A: No, our brand strategy is simple. Dream Weaver is our retail brand; Pentz is our mainstreet commercial brand; Dwelling is our builder brand; and we plan to use Engineered Floors as our brand in the multifamily sector, as well as with the products we offer in the hard surface, area rug and grass businesses. We believe that the Engineered Floors brand has good equity now. It started as multi-family carpet, but now retailers know it.
Q: What do you plan to do with Beaulieu America’s wet-dyeing assets?
A: You won’t be seeing any new introductions of piece-dyed carpet from us at Surfaces in January. We will introduce some piece-dyed styles later in the year.
Q: In hard surface, Beaulieu had diversified into several categories. What is your plan moving forward?
A: We plan to focus strictly on the LVT business, but with an expanded offering. We currently have no plans to compete in the hardwood, laminate or resilient sheet businesses.
Q: Will you continue to source your LVT as an imported product?
A: We will continue to import for now and evaluate our options. I don’t look for any changes in that regard to come quickly.
Q: What are your plans in the area rug market?
A: We are putting more emphasis on this business, and we plan to exhibit at the Las Vegas Market rug show in January, which is the same week as Surfaces. PureBac is very applicable to area rugs. It has a lot of flexibility to it. The weight of it is good, as are the aesthetics it enables, so you will see it in rugs as well.
Q: Tell me more about the grass business, which I assume refers to indoor/outdoor carpet.
A: We are re-entering the grass business. In the markets that we serve with grass, we are the only domestic supplier. This is a budget product, what we would call indoor-outdoor-something the consumer may buy as a rug and throw on their deck for a season. A lot of companies have tried overseas sourcing of grass, but we have a grass asset, and it makes a good product. Our grass fiber is extruded in Bridgeport, Alabama and tufted in Dalton.

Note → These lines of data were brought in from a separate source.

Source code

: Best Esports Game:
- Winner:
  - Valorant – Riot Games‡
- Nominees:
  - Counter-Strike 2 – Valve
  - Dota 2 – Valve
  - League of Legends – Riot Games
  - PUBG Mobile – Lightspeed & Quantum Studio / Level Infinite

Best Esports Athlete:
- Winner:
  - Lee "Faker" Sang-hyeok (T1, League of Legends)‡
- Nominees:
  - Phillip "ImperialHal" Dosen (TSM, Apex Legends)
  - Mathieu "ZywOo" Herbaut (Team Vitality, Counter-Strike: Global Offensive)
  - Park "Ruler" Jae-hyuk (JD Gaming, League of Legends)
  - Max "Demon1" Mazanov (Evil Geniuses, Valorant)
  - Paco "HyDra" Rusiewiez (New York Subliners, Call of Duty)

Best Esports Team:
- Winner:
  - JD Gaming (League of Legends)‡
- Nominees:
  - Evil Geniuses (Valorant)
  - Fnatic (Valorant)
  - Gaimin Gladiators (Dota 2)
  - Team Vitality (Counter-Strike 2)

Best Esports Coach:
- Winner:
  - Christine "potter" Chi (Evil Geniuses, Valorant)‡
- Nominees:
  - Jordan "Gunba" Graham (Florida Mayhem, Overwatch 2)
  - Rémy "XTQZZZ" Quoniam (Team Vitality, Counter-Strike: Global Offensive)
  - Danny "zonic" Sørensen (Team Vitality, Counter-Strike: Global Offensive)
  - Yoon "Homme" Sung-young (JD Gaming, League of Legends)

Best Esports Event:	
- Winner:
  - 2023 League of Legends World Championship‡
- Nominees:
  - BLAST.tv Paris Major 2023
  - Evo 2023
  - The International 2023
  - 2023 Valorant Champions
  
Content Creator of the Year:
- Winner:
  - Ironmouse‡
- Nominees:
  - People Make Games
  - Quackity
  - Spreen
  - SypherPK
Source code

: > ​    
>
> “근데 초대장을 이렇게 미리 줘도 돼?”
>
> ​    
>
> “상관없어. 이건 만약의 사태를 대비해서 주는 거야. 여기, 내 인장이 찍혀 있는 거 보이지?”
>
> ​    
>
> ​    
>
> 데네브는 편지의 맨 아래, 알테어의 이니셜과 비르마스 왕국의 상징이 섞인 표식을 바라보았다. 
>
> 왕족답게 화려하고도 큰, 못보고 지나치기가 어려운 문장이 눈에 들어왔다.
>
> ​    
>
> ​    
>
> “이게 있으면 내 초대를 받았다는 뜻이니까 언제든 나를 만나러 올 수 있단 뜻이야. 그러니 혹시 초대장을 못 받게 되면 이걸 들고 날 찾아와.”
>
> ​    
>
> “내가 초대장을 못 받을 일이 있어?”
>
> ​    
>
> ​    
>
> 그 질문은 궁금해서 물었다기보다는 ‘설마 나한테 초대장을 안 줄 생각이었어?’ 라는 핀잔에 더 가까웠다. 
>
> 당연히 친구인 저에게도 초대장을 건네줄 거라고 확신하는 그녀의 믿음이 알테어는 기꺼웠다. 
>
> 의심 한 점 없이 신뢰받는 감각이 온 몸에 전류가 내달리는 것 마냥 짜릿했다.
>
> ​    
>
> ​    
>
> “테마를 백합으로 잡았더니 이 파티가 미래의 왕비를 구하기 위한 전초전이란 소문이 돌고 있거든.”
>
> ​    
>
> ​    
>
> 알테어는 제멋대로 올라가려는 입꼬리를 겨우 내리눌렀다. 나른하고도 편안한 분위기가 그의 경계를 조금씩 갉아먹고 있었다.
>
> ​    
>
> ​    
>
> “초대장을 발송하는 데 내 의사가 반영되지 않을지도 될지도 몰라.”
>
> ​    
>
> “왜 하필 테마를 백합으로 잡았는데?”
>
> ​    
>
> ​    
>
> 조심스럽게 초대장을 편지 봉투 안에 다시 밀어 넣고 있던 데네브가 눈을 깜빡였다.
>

Q: Are there any changes in key management as a result of this acquisition of assets?
A: Our executive vice president of operations is Danny Freeman; Melvin Silvers is executive vice president of product development, both on mainstreet commercial and residential. The commercial business and residential sales divisions are part of my responsibility. Gary Hollowell leads our direct residential sales effort. David Jolly leads our specified commercial effort. Clay Shaw is executive vice president of strategic accounts. There has been no realignment of senior management as part of this asset purchase.
In general, we have discovered a real talent pool from Beaulieu of really bright, hardworking, dedicated and loyal employees. That has been one of the biggest advantages of the purchase. We have gained a lot of good experience and resources.
Q: Toward the end of last year, there was a big discussion about discount terms. What is Engineered Floors’ strategy when it comes to terms?
A: We have offered standard net 30 terms since the beginning of time. But we always tell our retail partners, if you need something different, talk to us. For customers that request alternatives, we listen and see if it makes sense. Mr. Shaw always says, “Never forget who pays the bills around here.”
Q: What other changes will we see as result of the Beaulieu asset purchase?
A: With the Bridgeport backing plant now an asset, we are making some of our backings, though-make no mistake-we’re still buying a lot. We are running the Memofil Fiber plant, and we have good quality coming out of it too.
In addition, we are eliminating the 15’ goods that Beaulieu offered. We’ve never offered 15’ goods, and, in our view, the only reason anyone offers 15’ goods is because of side-match problems resulting from the piece-dyeing process. If you don’t have a problem with side matching, then you have no seaming issue, and you don’t need 15’ goods. Offering 15’ goods is an attempt to solve a problem in the wrong way. Ultimately, you can double your SKUs to two widths, or you can just use solution-dye technology.